- Born: January 2, 1914 Washington, D.C., U.S.
- Died: February 5, 2005 (aged 91) Bethesda, Maryland, U.S.
- Education: United States Naval Academy Naval War College
- Occupation: Admiral
- Spouses: ; Jo Beth Carden ​ ​(m. 1937; died. 1985)​ ; Helen Tewksbury King ​ ​(m. 1986; died. 2001)​
- Children: 1

= John Harllee (admiral) =

American admiral

John Harllee (January 2, 1914 – February 5, 2005) was an American admiral who served in the United States Navy in World War II and the Korean War. He was a member of the Federal Maritime Commission from 1960 to 1969, and was a maritime consultant and wrote books and for professional journals after retiring.

==Life and career==

Born in Washington, D.C., the son of Ella Fulmore and William C. Harllee, a United States Marine Corps general officer, Harllee attended Western High School. He then attended the United States Naval Academy and Naval War College, graduating from both.

Harllee was a lieutenant in Pearl Harbor at the time of the Japanese attack on the base. He was subsequently the chief staff officer of a torpedo boat group in the southwest Pacific consisting of 200 boats and 10,000 personnel, including Lt. John F. Kennedy. The group was honored with the Presidential Unit Citation for Outstanding Combat Performance in 1943 to 1944. He personally received the Silver Star and the Legion of Merit with the combat "V" device.

After World War II, Harllee was part of the Navy's Congressional liaison team, and was assigned to Representative John F. Kennedy from 1947 to 1948.
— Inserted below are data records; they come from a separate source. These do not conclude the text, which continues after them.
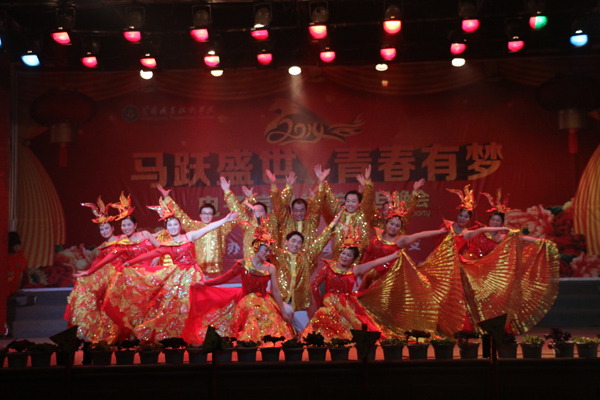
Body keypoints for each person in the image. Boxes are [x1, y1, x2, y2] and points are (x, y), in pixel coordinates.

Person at [108, 200, 239, 342]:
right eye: (169, 225)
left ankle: (194, 332)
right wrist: (130, 262)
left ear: (180, 226)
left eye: (175, 224)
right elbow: (149, 255)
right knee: (171, 306)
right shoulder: (166, 245)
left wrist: (225, 220)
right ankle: (173, 334)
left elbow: (208, 228)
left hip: (193, 275)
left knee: (194, 303)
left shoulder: (189, 236)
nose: (173, 227)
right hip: (176, 277)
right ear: (166, 229)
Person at [458, 188, 560, 335]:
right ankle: (476, 327)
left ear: (502, 223)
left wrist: (541, 242)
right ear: (489, 221)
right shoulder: (481, 232)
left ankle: (496, 327)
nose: (494, 223)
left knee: (499, 300)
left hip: (496, 277)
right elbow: (465, 238)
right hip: (478, 274)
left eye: (498, 221)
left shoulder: (505, 237)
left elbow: (522, 239)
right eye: (493, 220)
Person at [74, 193, 163, 340]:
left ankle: (153, 335)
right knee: (135, 308)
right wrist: (89, 271)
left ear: (135, 225)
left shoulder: (146, 234)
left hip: (151, 276)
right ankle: (135, 335)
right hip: (134, 279)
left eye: (129, 224)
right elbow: (107, 259)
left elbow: (160, 247)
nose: (126, 227)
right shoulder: (122, 244)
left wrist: (157, 257)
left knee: (156, 304)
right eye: (123, 225)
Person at [182, 232, 294, 343]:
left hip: (264, 301)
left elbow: (276, 291)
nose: (268, 253)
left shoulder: (271, 268)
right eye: (266, 250)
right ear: (256, 248)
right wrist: (205, 284)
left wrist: (283, 312)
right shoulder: (243, 264)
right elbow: (224, 278)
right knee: (250, 310)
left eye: (270, 251)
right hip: (244, 300)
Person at [302, 234, 402, 341]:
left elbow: (375, 262)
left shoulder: (355, 270)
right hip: (329, 302)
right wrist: (319, 304)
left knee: (360, 326)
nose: (344, 257)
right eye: (343, 253)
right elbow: (314, 284)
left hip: (347, 304)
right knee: (322, 315)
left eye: (349, 255)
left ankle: (342, 340)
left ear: (353, 259)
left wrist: (393, 256)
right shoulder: (329, 267)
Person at [358, 191, 448, 291]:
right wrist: (363, 269)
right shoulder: (376, 238)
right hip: (373, 276)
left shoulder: (400, 241)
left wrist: (439, 231)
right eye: (391, 224)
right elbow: (368, 254)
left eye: (397, 226)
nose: (393, 227)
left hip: (391, 278)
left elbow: (420, 235)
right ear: (386, 223)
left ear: (400, 229)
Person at [270, 210, 343, 332]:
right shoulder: (279, 256)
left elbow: (321, 241)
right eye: (293, 241)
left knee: (306, 333)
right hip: (280, 303)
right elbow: (266, 243)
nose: (296, 244)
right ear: (286, 242)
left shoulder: (305, 258)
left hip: (299, 305)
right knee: (282, 329)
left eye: (299, 243)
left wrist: (333, 223)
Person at [64, 197, 123, 343]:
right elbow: (97, 265)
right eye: (101, 229)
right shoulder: (103, 247)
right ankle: (103, 332)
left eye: (106, 228)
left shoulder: (122, 240)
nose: (104, 231)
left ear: (112, 228)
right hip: (107, 278)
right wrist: (87, 275)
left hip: (122, 275)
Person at [157, 184, 238, 277]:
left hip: (215, 268)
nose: (206, 215)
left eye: (209, 213)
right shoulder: (193, 226)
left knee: (215, 286)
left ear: (213, 216)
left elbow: (236, 214)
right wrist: (167, 198)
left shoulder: (221, 227)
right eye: (204, 213)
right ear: (200, 215)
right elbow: (179, 214)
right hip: (196, 269)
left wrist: (227, 192)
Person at [266, 165, 328, 249]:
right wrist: (283, 187)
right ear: (292, 210)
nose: (299, 213)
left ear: (306, 210)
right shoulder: (286, 221)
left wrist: (321, 182)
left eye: (302, 210)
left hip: (307, 257)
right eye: (296, 210)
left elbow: (318, 205)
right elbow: (278, 205)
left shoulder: (311, 222)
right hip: (288, 257)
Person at [322, 164, 377, 259]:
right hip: (339, 257)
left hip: (357, 258)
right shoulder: (340, 213)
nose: (350, 204)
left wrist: (367, 183)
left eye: (353, 201)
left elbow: (368, 200)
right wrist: (323, 182)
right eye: (348, 201)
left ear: (359, 203)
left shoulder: (363, 214)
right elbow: (331, 199)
During the Korean War Harllee returned to active duty as the executive office of the cruiser Manchester, receiving the Commendation Medal. He retired from the Navy in 1959.
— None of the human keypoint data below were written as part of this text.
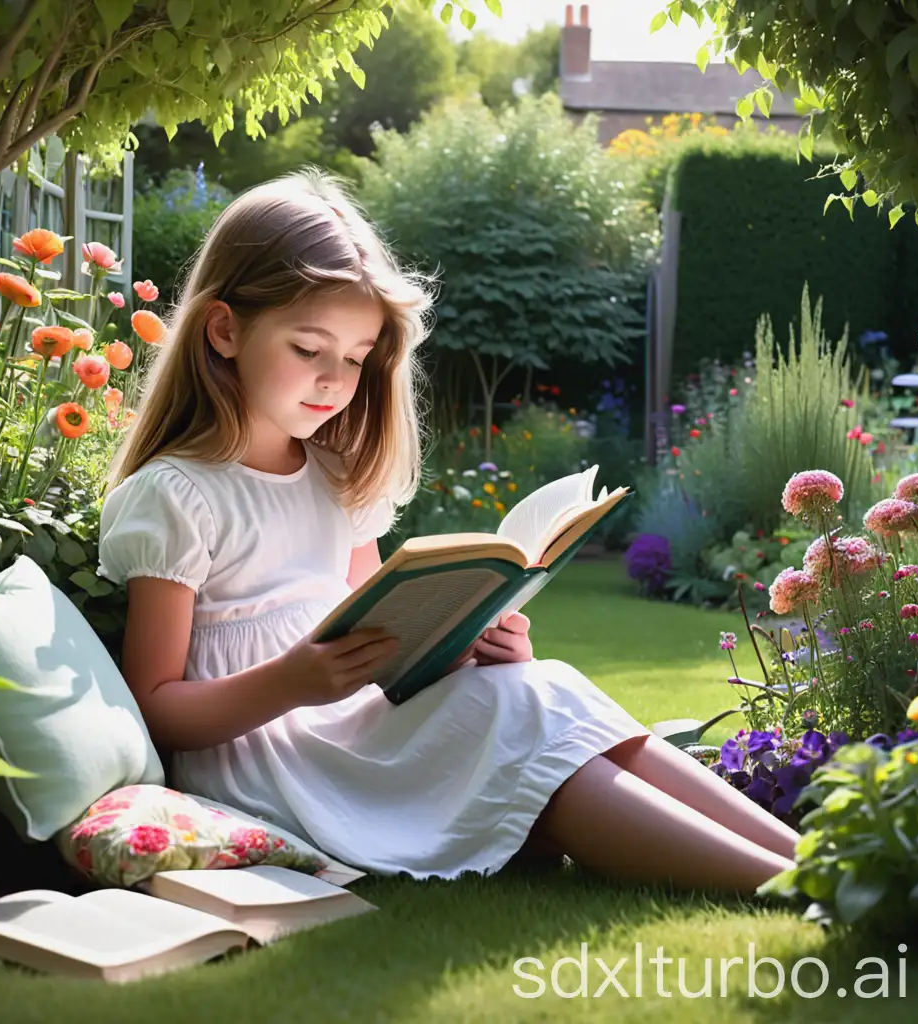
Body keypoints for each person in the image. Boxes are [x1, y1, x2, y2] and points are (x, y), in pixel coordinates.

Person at [98, 169, 799, 895]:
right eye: (309, 349)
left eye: (356, 357)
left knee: (538, 685)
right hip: (278, 756)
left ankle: (815, 858)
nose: (335, 380)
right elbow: (154, 703)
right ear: (224, 330)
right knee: (523, 729)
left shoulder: (332, 473)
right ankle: (791, 887)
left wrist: (467, 643)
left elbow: (378, 631)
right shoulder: (176, 494)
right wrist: (291, 681)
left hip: (353, 722)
After retiring, Harllee served as the chairperson of Citizens for Kennedy and Johnson in northern California in 1960. After Kennedy was elected, he appointed Harllee to the Federal Maritime Commission, of which he became president in 1963. He was re-appointed to the commission by President Lyndon B. Johnson, and retired in 1969. After retiring, he traveled as a maritime consultant and wrote articles for professional journals. He was the author of three books: The Marine from Manatee: A Tradition of Rifle Marksmanship (1984), Terror and Triumph: The Saga of Frank Carden (1990) and From Ships Destroyed to Ships Enjoyed: One Man's Experiences at Sea From Pearl Harbor to the Captain's Table (1997).

Harllee died in February 2005 of pneumonia at the Maplewood Park Place retirement community in Bethesda, Maryland, at the age of 91.